ダウラダル山脈には22の湖があると言われているが、その中でも特に神聖とされる湖が7つある。
・ラームダル(Lam Dal)
・ナーグダル(Nag Dal)
・カーリークンド(Kali Kund Dal)
・チャンドラクープ(Chander Koop Dal)
・ダムゴリダル(Dham Ghodi Dal)
・スックダル(Sukh Dal)
・ナーグチャットリダル(Naag Chatri Dal)
以下は、その中でもナーガの神の住処として神聖視されているナーグダルにまつわる、数個ある伝説のうちの一つである。
伝説
ナーグダル (Nag Dal 標高4350m)
今から約5000年前、ラジャスターン州にあるアルワール(Alwar)の国では干魃に困っていた。
アルワールの王国に雨を降らせるため、ヒマラヤ・ダウラダル山脈にある聖なる湖ナーグダルから水を持ってくるよう、司祭たちは国王バグスー(Bhagsu)に忠告。バグスー王は、湖を訪問した。
精神的な修行を完成させ神通力を身に付けていたバグスー王は、一人で旅し、2日後にはダウラダル山脈の中の、魔法の水が湧き出ている湖に到着していた。そしてそのときナーガの神はそこに居なかった。

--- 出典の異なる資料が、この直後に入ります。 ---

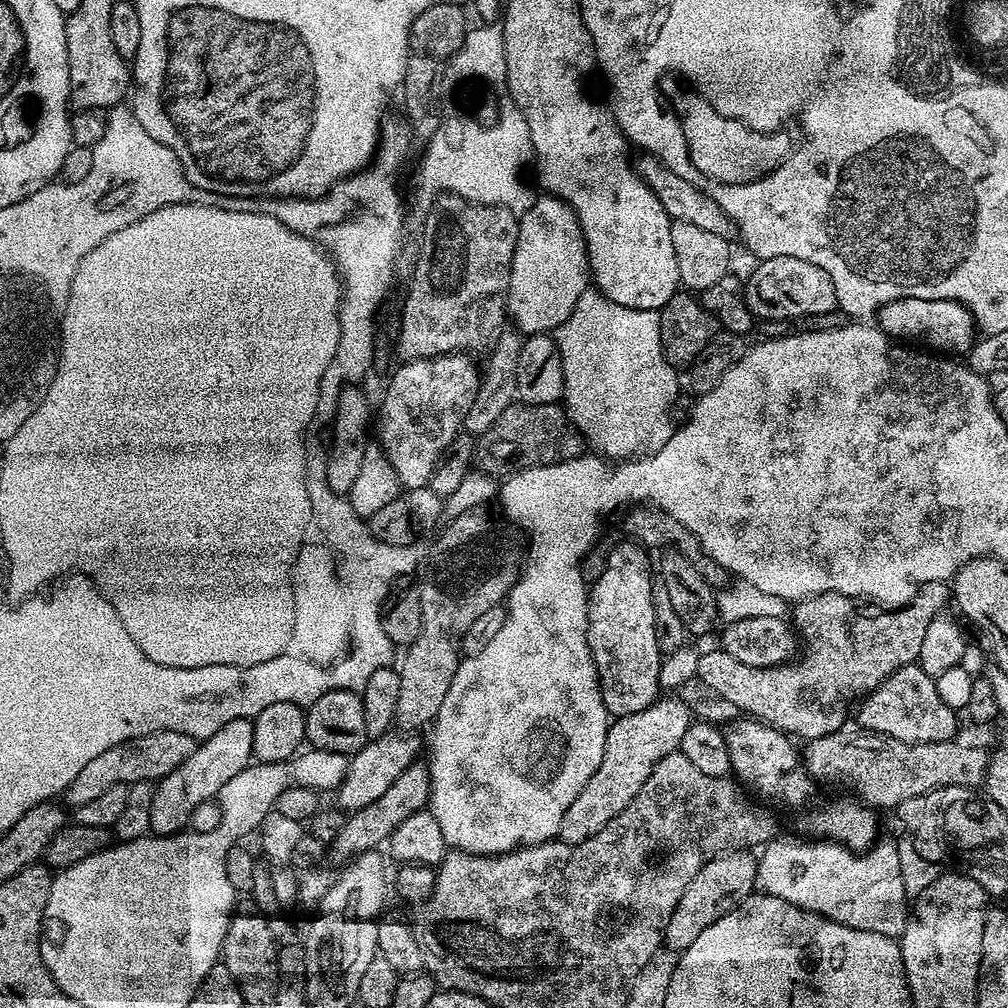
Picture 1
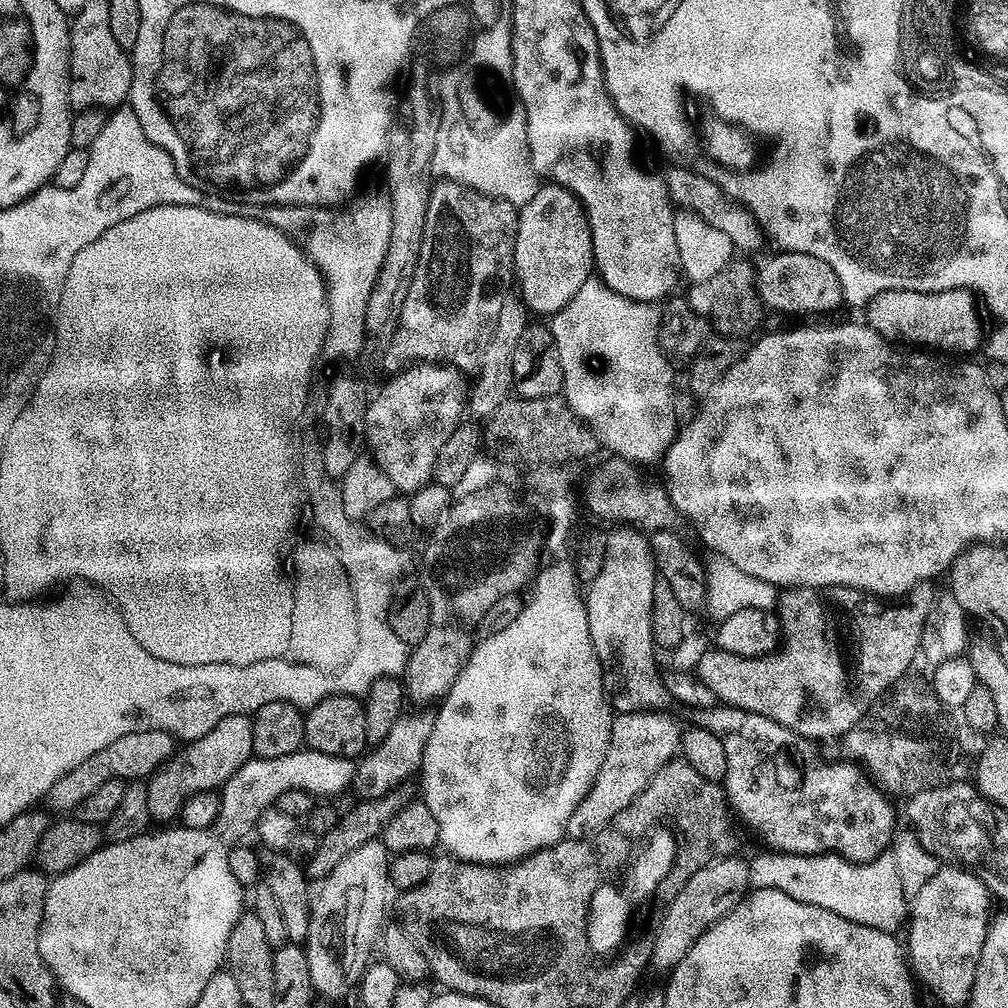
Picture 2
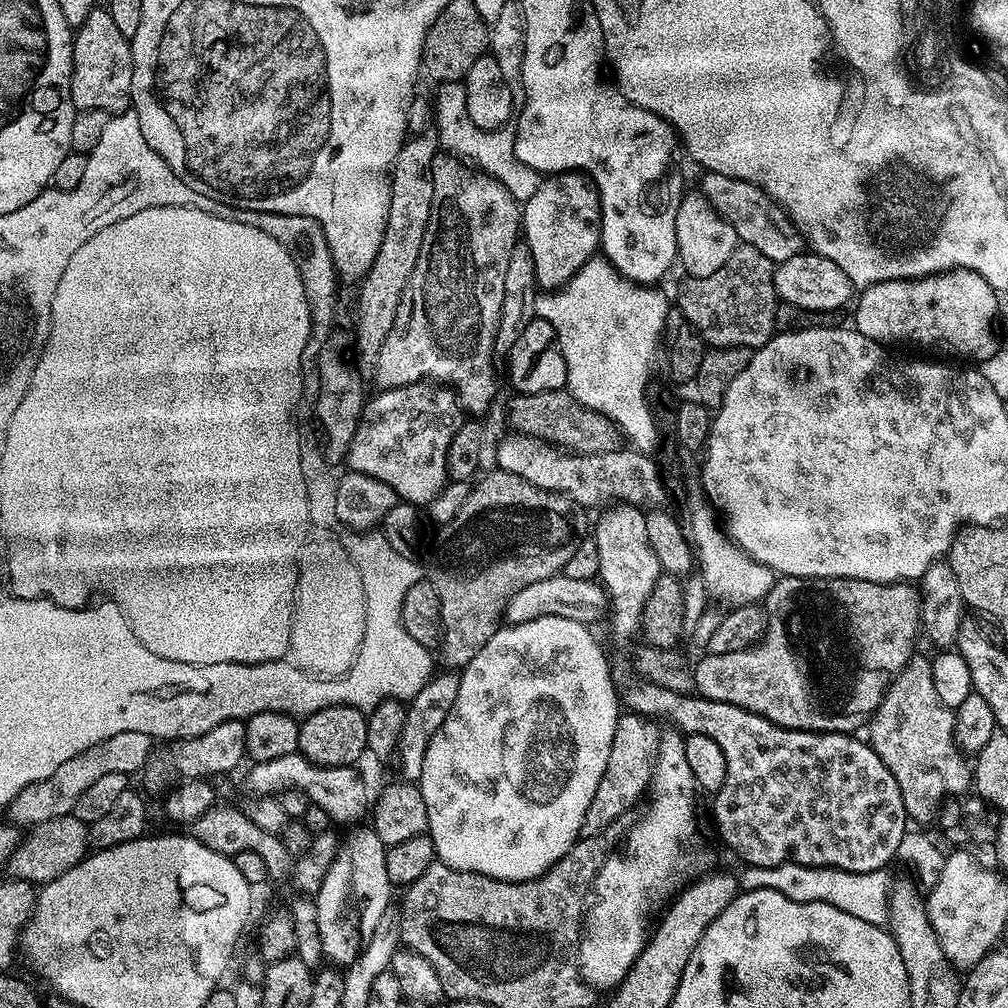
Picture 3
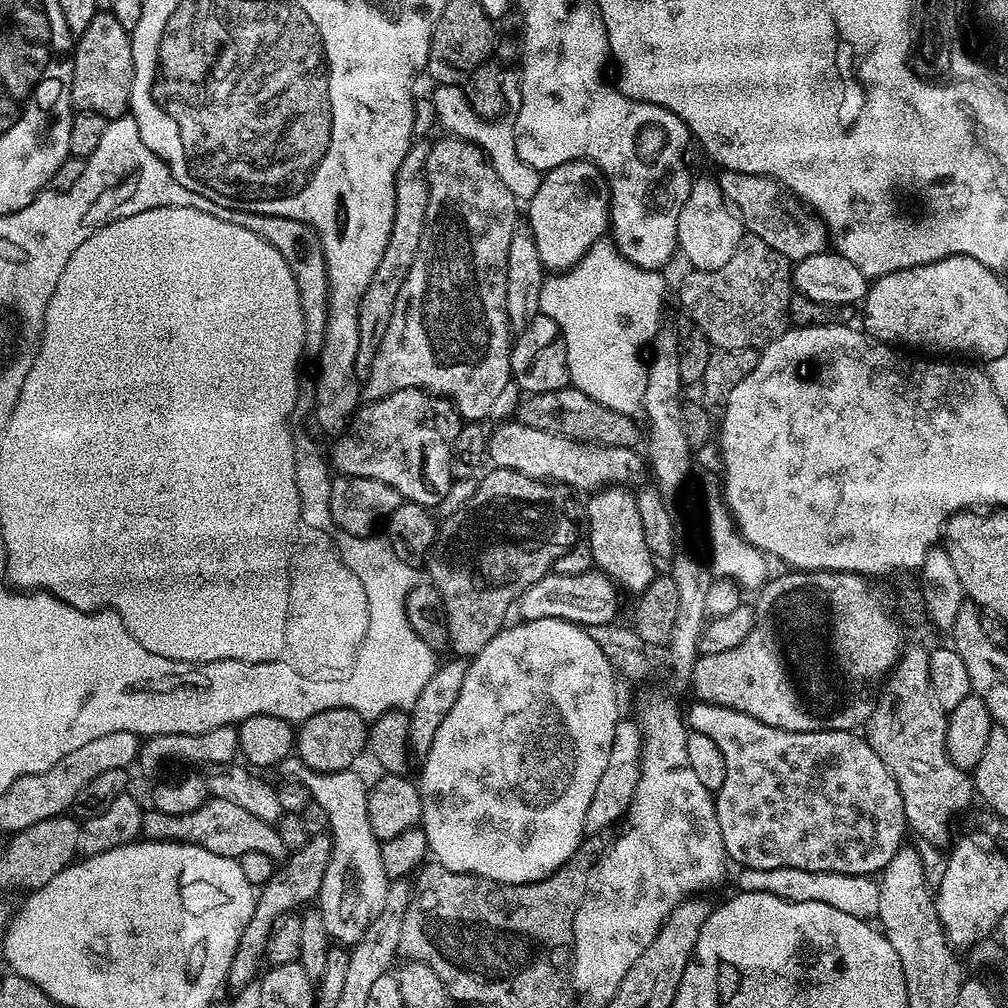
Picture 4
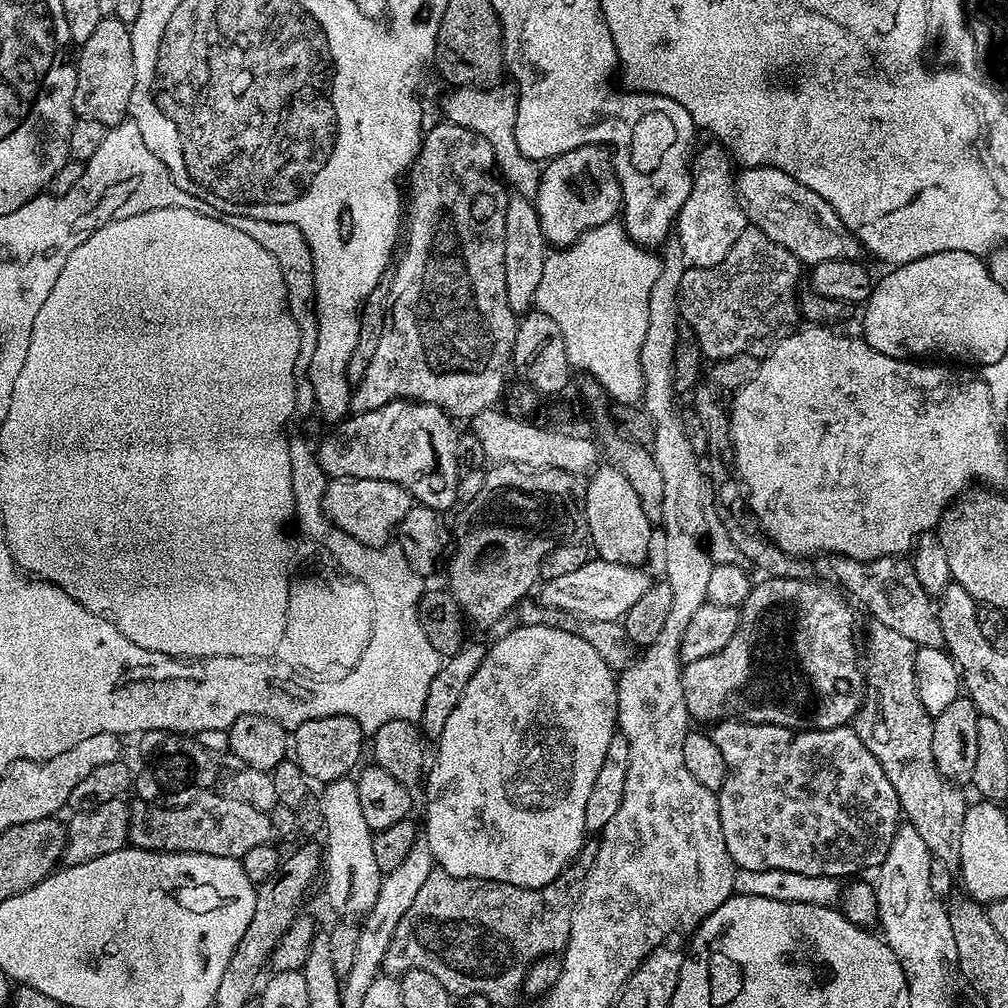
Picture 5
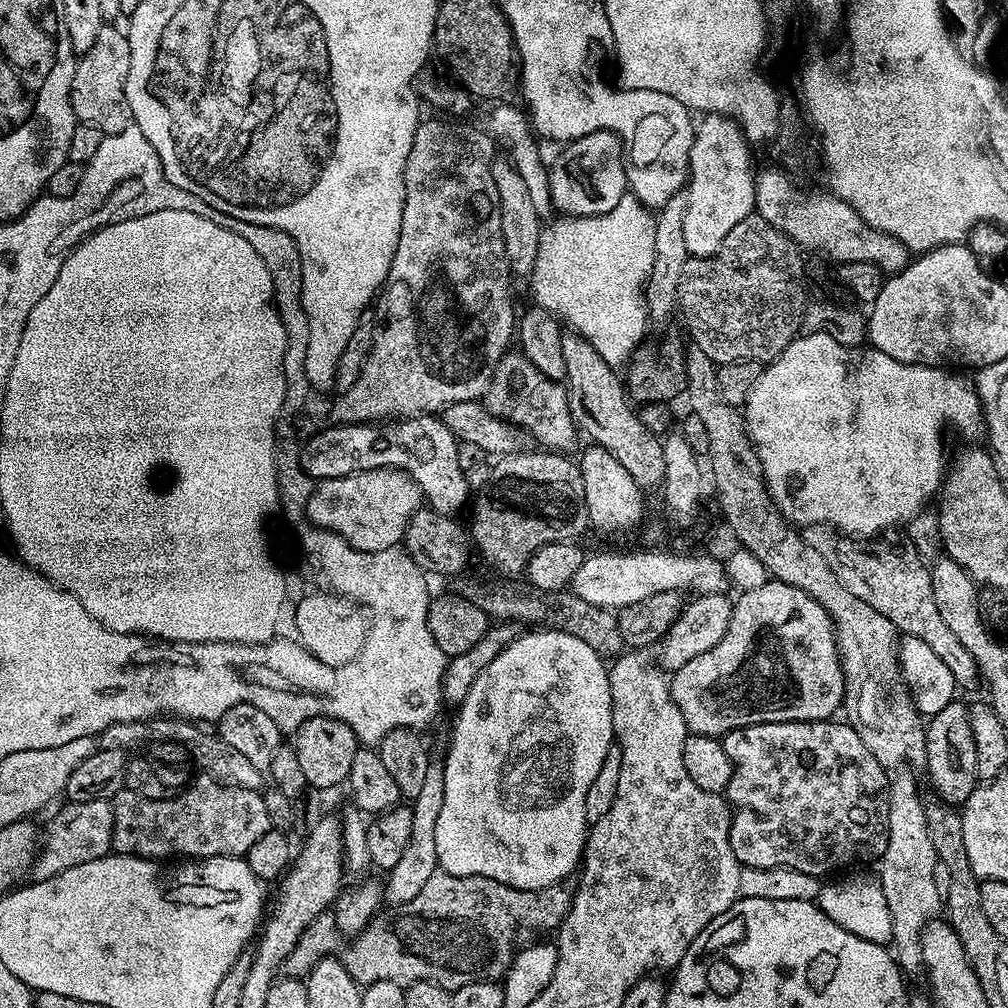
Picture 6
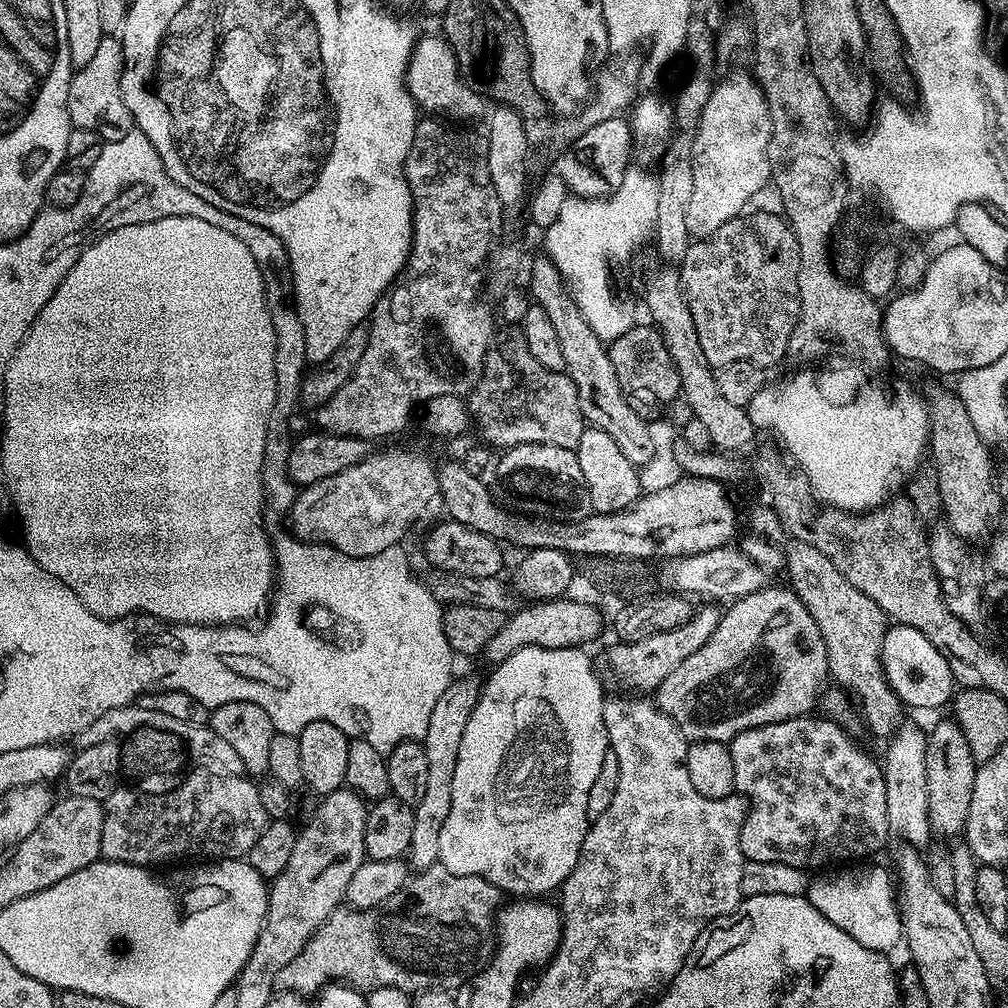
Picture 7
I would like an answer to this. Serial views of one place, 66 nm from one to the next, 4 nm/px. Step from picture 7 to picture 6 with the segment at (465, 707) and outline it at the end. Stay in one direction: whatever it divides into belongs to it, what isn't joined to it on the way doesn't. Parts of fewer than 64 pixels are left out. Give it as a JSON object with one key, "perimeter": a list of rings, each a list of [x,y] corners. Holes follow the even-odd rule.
{"perimeter":[[[440,762],[429,763],[426,770],[426,783],[416,800],[411,801],[410,807],[413,814],[410,838],[402,858],[394,867],[386,872],[384,884],[385,901],[392,906],[399,906],[410,902],[422,886],[438,871],[438,849],[434,847],[434,829],[438,826],[438,813],[442,810],[442,798],[444,797],[444,765]]]}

バグスーは盗みように自らのポットにその水を全て入れ、満足しながら帰途についた。
自分の棲家に戻ったナーガの神は、水が全くなくなっていることに気付き、そしてすぐにそれがバグスーの仕業であると気付いた。
ナーガの神は木の下で休憩していたバグスーに追い付き、そして魔法の水が入ったポットを取り返そうとする。
しかしバグスーはそれに抵抗し、取り合いになったところ、ポットから水が全て地面に飛び散ってしまった。

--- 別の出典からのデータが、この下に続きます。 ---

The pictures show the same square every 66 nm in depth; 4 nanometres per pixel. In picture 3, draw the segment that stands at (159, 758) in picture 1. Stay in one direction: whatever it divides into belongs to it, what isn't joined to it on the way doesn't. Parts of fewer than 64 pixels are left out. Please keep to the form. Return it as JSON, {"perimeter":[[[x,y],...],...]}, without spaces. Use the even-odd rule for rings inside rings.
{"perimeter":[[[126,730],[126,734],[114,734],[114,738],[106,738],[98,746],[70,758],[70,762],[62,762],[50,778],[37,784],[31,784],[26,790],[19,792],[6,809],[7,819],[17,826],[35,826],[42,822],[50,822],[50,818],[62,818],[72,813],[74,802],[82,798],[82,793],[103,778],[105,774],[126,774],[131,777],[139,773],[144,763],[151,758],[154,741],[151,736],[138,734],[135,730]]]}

悲しみにくれたバグスーが事情を全てナーガに話したところ、ナーガは
その苦境を理解し、すぐにアルワールに雨を降らせたのだった。
そして地面に飛び散ってしまった魔法の水であるが、そこから水が湧き始めた。
ナーガの神は告げた----これからこの場所は、人々から聖地として祀られるべき場所となる。バグスーの名前を取って、Bhagsu Nag(バグスー・ナーグ) という名で。
このダウラダル山脈の高地に位置するナーグダル湖は、現在何百人もの人々が聖水を求めて訪れる。また、そのふもとにあるバグスーナーグの寺院も巡礼の地となっている。